Je guette les réactions de nos dégustateurs, un signe ne trompe pas: le niveau dans les flûtes ne baisse pas vraiment. Connaissant la solide constitution et la soif (de découvertes) des forces en présence, on ne peut que se résoudre à cette conclusion : nous avons le sentiment collégial d’avoir dégusté un vin au crépuscule de sa vie.
Ceci n’enlève toutefois rien au souvenir que nous laisseront ces extraordinaires caves.
Cette fois, l’heure du repli a sonné. Les achats à la boutique de cette prestigieuse maison ayant avoisiné un chiffre peu éloigné du zéro pointé, nous retrouvons nos chauffeurs et prenons la route du retour.
Au terme d’un voyage sans temps morts, qui a permis de si nombreux échanges et partages de ressentis, éclats de rires et plaisirs de dégustation, le bilan dressé est à nouveau extrêmement positif. Différent de notre expédition bourguignonne par bien des aspects, ce week-end a mis en relief les multiples visages du vignoble champenois.

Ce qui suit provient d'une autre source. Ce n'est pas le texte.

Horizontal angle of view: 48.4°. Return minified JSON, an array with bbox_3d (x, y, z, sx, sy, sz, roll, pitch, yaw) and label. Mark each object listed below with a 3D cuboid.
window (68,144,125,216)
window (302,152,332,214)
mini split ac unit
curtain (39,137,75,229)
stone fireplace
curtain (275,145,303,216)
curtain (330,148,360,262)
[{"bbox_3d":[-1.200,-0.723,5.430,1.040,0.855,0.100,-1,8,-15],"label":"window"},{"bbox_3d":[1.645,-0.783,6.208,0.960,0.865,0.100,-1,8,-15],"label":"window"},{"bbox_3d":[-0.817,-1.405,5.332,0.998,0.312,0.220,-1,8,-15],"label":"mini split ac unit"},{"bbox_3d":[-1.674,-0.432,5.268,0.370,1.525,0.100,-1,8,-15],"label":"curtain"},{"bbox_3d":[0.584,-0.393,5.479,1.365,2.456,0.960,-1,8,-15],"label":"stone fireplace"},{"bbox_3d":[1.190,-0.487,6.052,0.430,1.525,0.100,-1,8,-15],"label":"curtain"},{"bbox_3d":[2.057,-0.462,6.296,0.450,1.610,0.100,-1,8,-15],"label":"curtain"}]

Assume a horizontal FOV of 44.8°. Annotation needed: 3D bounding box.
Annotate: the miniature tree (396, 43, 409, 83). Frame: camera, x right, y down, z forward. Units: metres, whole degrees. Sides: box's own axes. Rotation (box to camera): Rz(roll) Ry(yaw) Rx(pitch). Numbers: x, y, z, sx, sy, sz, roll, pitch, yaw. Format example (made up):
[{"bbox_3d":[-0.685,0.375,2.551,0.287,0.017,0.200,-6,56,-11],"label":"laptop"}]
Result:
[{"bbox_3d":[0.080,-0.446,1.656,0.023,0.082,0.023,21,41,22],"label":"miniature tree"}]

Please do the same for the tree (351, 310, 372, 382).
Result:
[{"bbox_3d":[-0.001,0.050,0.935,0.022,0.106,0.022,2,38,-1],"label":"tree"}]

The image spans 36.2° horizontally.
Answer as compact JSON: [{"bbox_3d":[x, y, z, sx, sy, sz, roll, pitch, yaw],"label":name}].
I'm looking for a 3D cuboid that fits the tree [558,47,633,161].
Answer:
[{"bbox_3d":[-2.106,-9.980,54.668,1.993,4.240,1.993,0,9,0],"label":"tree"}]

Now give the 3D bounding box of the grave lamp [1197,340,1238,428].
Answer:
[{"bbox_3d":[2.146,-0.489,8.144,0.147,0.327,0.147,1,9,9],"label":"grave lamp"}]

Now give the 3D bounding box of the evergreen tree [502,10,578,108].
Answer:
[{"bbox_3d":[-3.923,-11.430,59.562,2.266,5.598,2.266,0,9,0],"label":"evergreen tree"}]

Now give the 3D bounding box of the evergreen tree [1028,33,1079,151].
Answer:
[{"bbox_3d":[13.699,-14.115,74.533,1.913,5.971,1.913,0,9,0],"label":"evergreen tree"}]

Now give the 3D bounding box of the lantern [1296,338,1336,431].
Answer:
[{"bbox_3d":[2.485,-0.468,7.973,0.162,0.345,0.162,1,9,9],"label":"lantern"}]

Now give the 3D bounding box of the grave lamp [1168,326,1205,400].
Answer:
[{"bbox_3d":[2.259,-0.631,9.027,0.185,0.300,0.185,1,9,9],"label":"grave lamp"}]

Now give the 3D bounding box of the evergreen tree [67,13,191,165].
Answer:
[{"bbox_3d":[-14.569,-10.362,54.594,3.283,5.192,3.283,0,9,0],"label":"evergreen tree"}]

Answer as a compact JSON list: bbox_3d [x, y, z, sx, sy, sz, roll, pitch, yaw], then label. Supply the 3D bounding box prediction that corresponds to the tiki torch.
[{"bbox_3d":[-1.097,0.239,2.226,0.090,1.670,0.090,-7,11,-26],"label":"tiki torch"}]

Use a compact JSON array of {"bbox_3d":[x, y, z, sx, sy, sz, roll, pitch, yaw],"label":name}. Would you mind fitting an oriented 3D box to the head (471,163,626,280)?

Ça et là, quelques murmures… Deux jours, c’est quand même court. Promis, nous en tiendrons compte, dès notre prochain périple, au printemps prochain.
Que l’Alsace se prépare, nous sommes déterminés à ne pas en rester là.
Les trois jours du week-end de la Pentecôte 2014 ne seront pas de trop pour explorer ses coteaux ensoleillés. Les premières balises de préparation sont posées. L’aventure de « Quitou Wine Travel » se poursuit, plus que jamais !
Merci à tous d’avoir si largement contribué par votre enthousiasme à la réussite de ce séjour champenois. N’oublions pas que de l’autre côté de la Montagne, nous attendent les si jolis méandres de la Vallée de la Marne… Ça vous dirait ?
Q.
Pour en savoir plus sur les vignerons rencontrés:
-
Goulin-Roualet à Sacy
-
Emmanuel Pithois à Verzenay
-
Vranken Pommery à Reims
Comme toujours et comme pour tout, tout est parfait !
Organisation avant et pendant le voyage. Programme et choix des vignerons, restaurants… et article super agréable à lire et à revivre…
Le tout est représenté par de belles photos.
Un moment innoubliable de plus graçe à Quitou.
A bientôt et bonne continuation pour tes projets.
Patricia
Merci, Patricia, pour ce retour… Il est bien agréable de voyager avec des passionnés comme vous! A bientôt pour de nouvelles aventures, alsaciennes cette fois!